Crab Stuffed Catfish Fillets w/ Cajun Remoulade

 Chef Rusty Hamlin from Southern Living Mag.

Ingred:

1/2 C Butter
3 ribs of celery trimmed and diced
1 small onion, diced
1 small green bell pepper, diced
1 Tbsp minced garlic
1 Tbsp fresh lemon juice
2 tsp. Cajun seasoning
1/8 tsp, Louisiana Hot Sauce
1/2 pd. fresh lump crab-meat, drained (I don't have access to this kind of thing so I used the canned and drained it)
1 C. panko (Japanese bread crumbs)
6 (7oz) catfish fillets
1 Tbsp EVOO (extra virgin olive oil (I used my Basil infused for extra flavor))
1 tsp. paprika (I used Penzey's Smoky Paprika)
Veggie spray, table salt and pepper
Cajun Remoudade

Direction:
Melt the butter over med-high heat in large skillet; add celery, onion, green pepper and garlic. Saute' for about 6 minutes until tender.
Add the lemon juice, hot sauce, Cajun seasoning, crab-meat and Panko and mix well. Remove from the heat and cool completely (10 or 15 minutes)

Preheat the oven to 425F
Butterfly the catfish fillets length wise.

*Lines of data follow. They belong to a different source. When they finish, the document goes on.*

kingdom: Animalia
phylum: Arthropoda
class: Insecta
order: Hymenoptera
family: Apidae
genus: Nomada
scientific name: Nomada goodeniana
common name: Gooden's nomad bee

Spoon the crab mixture into the open butterfly cut and then bring the top piece of the fish over the top of the stuffing.

Line a jelly roll pan with parchment paper and spray a wire rack with cooking spray. Place the wire rack on the parchment paper lined jelly roll pan. Place each filled fillet on the rack. Brush each stuffed fillet with EVOO and then season to you liking with salt and pepper. Lastly sprinkle with the paprika.

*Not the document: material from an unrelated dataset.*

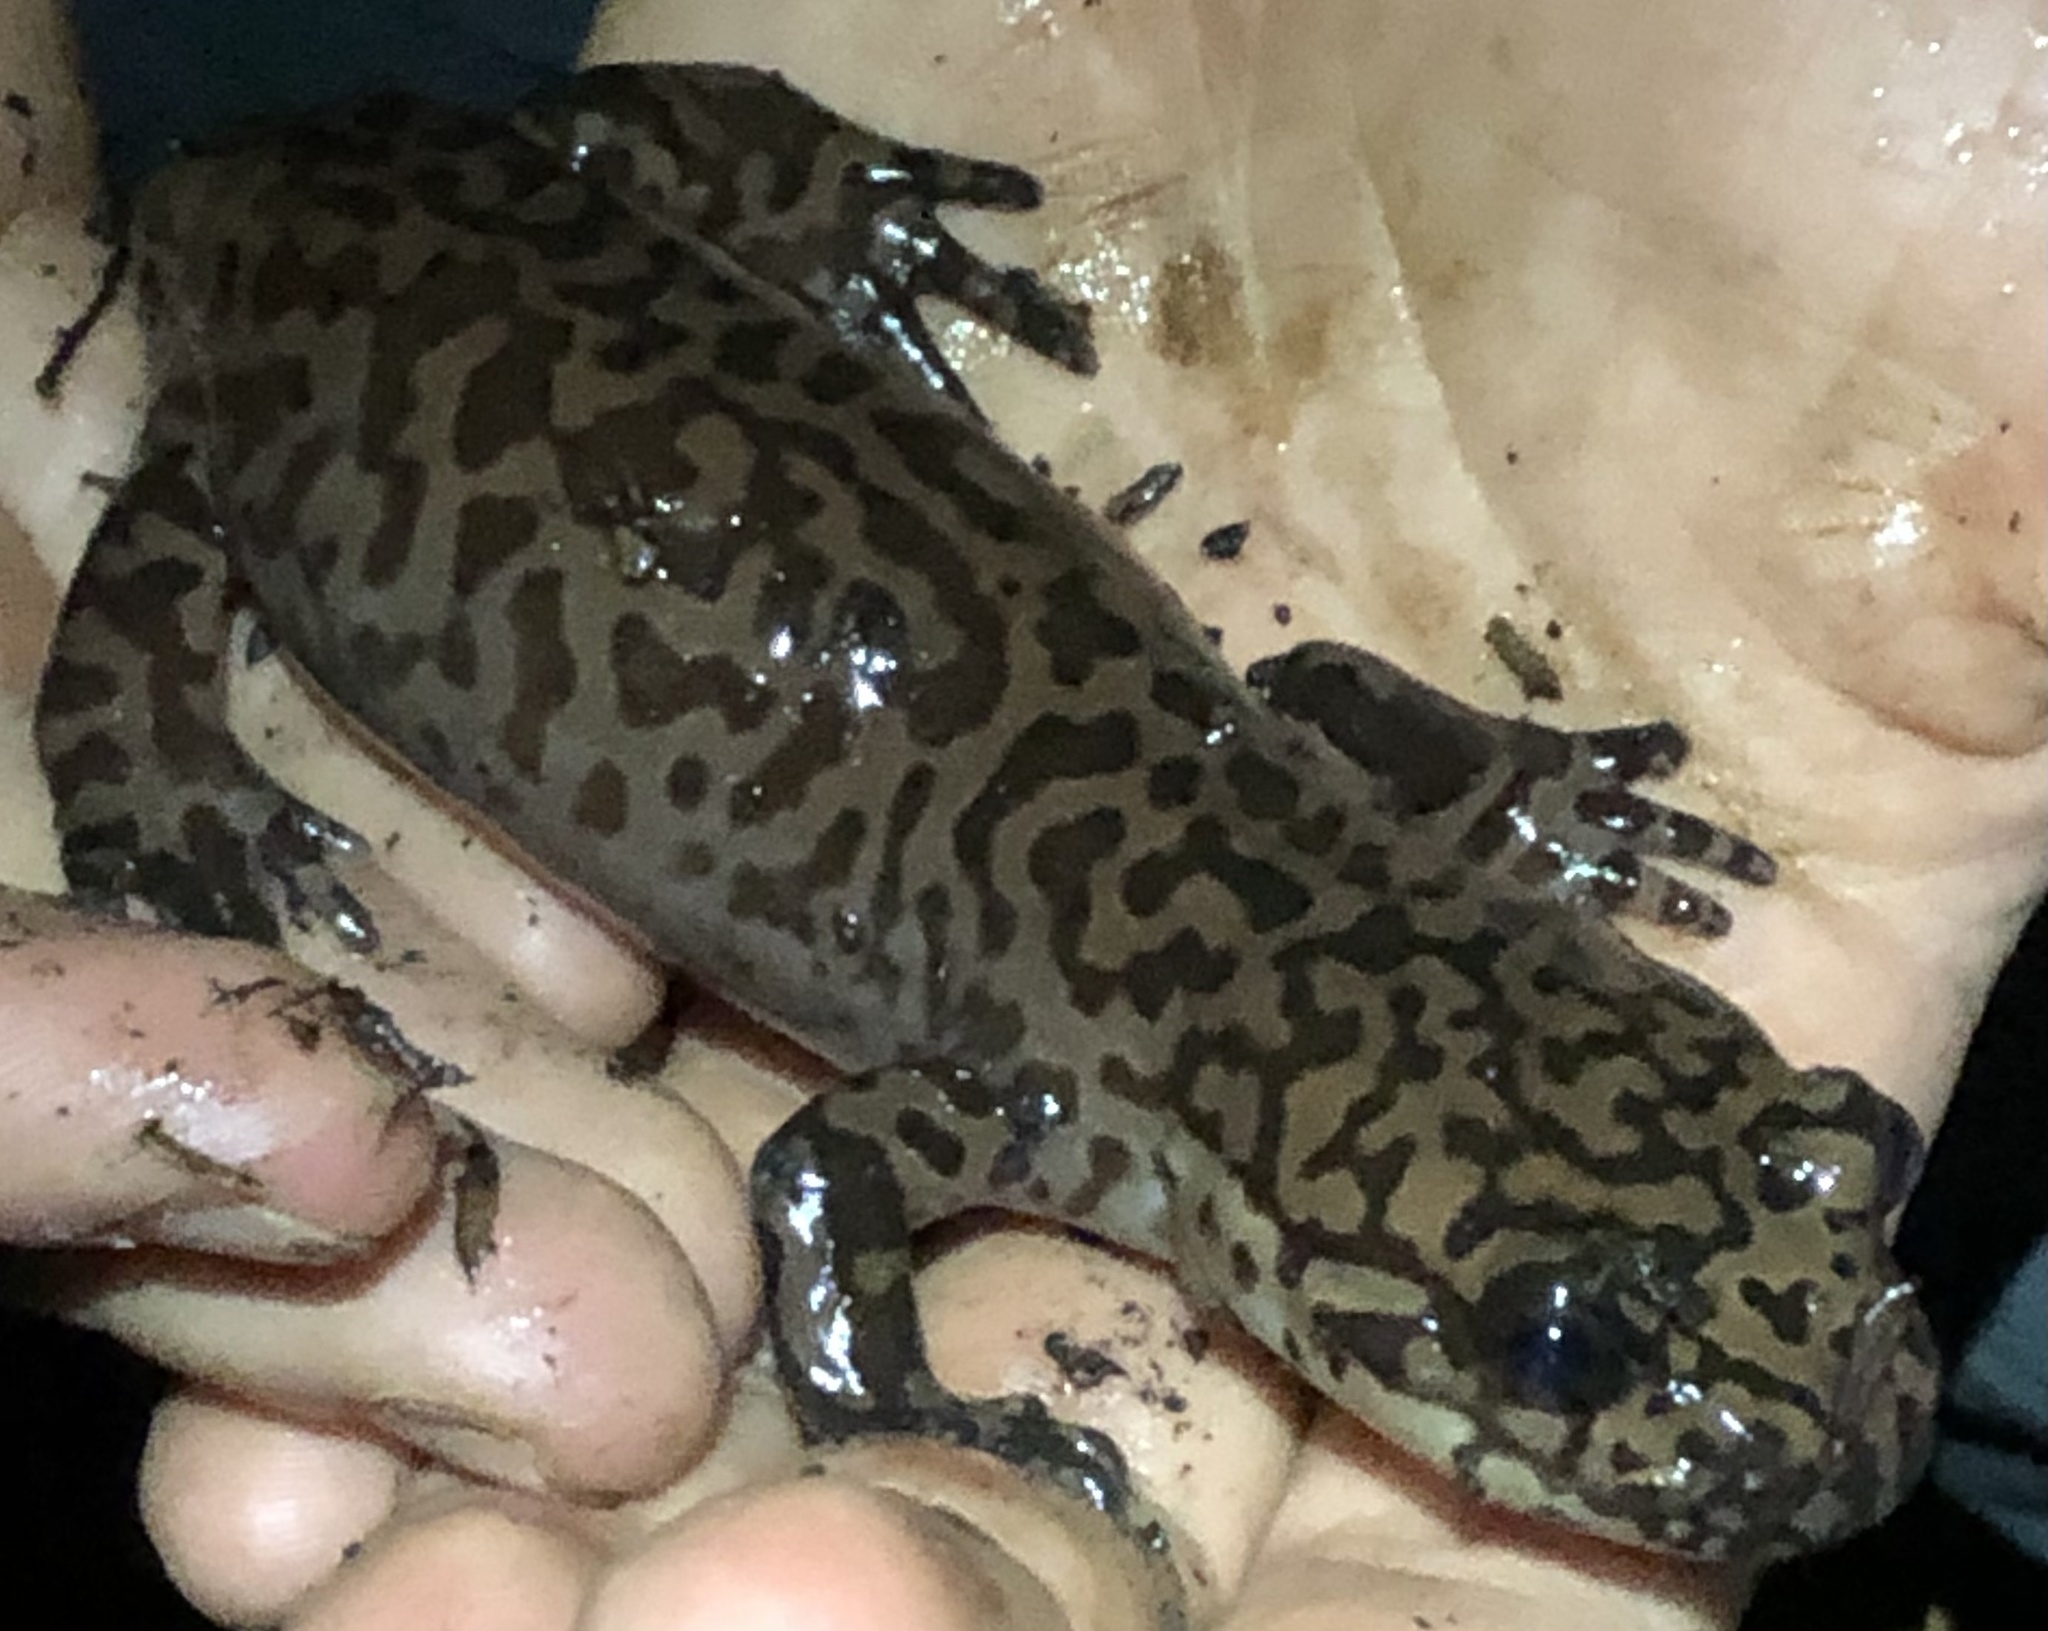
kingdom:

Bake at 425F for 20-25 minutes.

Cajun Remoulade
1/2 C. dill pickle relish, drained
1/2 C Mayonnaise
1/4 C diced yellow onion
1/4 C diced celery
1/4 C diced red bell pepper
1/4 C chopped fresh flat leaf parsely
3 Tbsp Ketchup
3 Tbsp. yellow mustard (I would use DiJoun)
2 Tbsp minced garlic
2 Tbsp. fresh lemon juice
3 dashes of hot sauce
Salt and pepper to taste.

Process all of the ingredients with the salt and pepper in a food processor for 30-40 second or until finely chopped. Serve immediately or chilled. Refrigerate in airtight container for up to 3 days.